_Text_:
★ ★ ★ ★

The applicant’s evidence and his “defence”

  1. [11]
    Before the Magistrate, the applicant gave evidence that he had been on his mobile phone in the Supreme Court Library discussing an issue about court transcripts.  He was due to appear in court at 10 am that day, self-represented.  Ms X, a member of the public who was also in the library, told him off about talking on the phone.  He waved her away and completed his call.  The next thing he knew, Wright and another PSO entered the library.
  2. [12]
    Other evidence at trial established that, after her interaction with the applicant, Ms X asked the librarian to call courts’ security.  The librarian made the call and told security that there had been “an altercation” in the library.  Officers Wright and Sharman responded to the call and, when they got to the library, the librarian pointed out Ms X and the applicant to them.  A little later, Wright called Bryant to the library to assist.

★ ★ ★ ★

_Records supplied_:
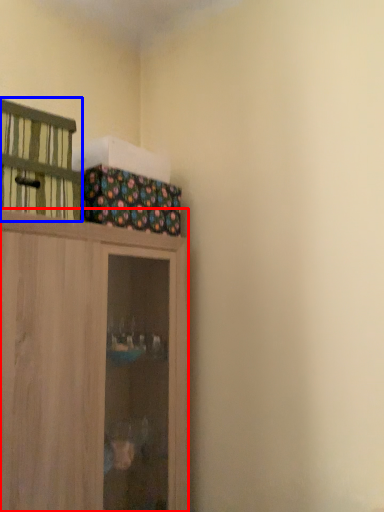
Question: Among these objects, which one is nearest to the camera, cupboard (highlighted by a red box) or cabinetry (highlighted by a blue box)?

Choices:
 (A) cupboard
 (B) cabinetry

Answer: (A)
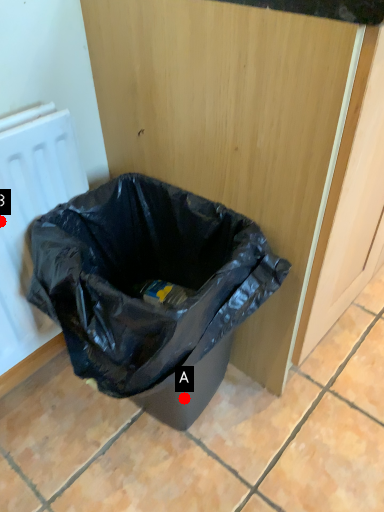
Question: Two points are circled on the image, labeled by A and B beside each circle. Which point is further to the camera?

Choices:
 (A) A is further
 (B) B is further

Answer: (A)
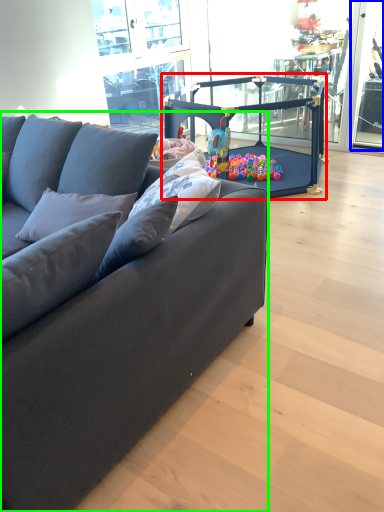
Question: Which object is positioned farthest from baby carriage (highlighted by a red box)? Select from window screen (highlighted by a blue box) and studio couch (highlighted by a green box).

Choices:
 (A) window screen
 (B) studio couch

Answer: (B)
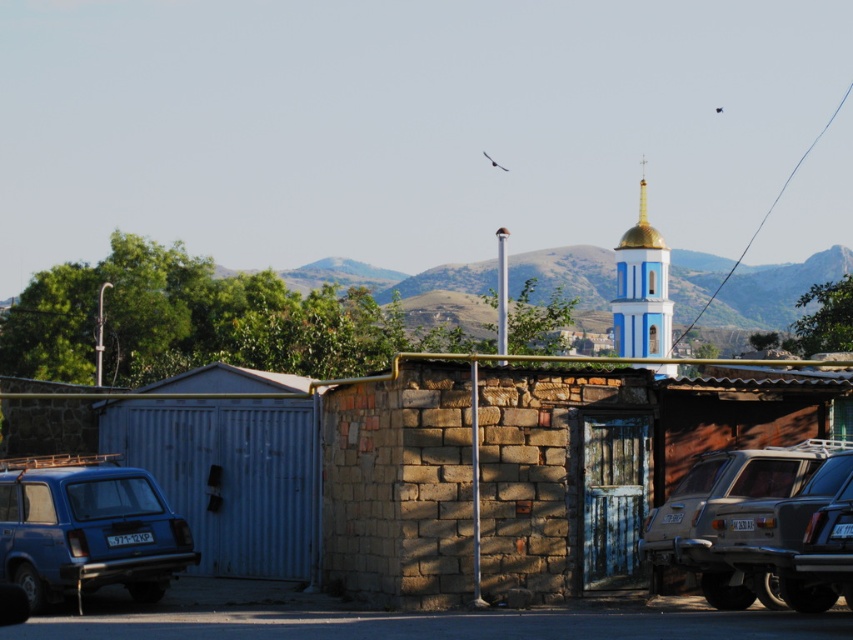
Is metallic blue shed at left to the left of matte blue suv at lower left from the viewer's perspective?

★ ★ ★ ★

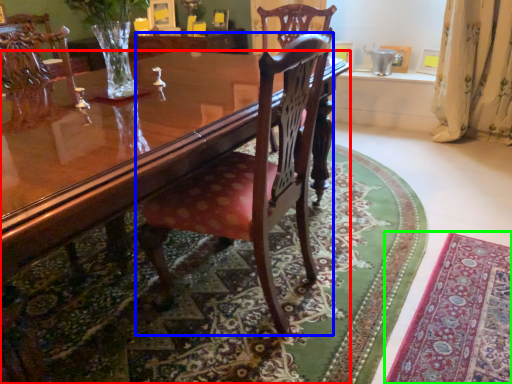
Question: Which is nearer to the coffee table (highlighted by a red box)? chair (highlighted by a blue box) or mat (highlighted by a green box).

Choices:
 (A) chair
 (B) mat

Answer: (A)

★ ★ ★ ★

_Problems to solve_:
**1.** Decide whether each statement below agrees with the text on the applicant's evidence. Answer yes or no for each, and quote the words of the text that settle it.
(a) The applicant was due to appear in court at 10 am that day.
(b) Ms X called courts' security herself.
(c) Wright called Bryant to the library to assist.
**2.** Return the lines of the records from the line with "Question: Among these" to the line with "Answer: (B)", both included, word for word. Leave the pictures out.
The text and the records were taken from unrelated sources.

_Outputs in order_:
**1.**
(a) Yes: "He was due to appear in court at 10 am that day, self-represented."
(b) No: "Ms X asked the librarian to call courts’ security."
(c) Yes: "A little later, Wright called Bryant to the library to assist."

**2.**
Question: Among these objects, which one is nearest to the camera, cupboard (highlighted by a red box) or cabinetry (highlighted by a blue box)?

Choices:
 (A) cupboard
 (B) cabinetry

Answer: (A)
Question: Two points are circled on the image, labeled by A and B beside each circle. Which point is further to the camera?

Choices:
 (A) A is further
 (B) B is further

Answer: (A)
Question: Which object is positioned farthest from baby carriage (highlighted by a red box)? Select from window screen (highlighted by a blue box) and studio couch (highlighted by a green box).

Choices:
 (A) window screen
 (B) studio couch

Answer: (B)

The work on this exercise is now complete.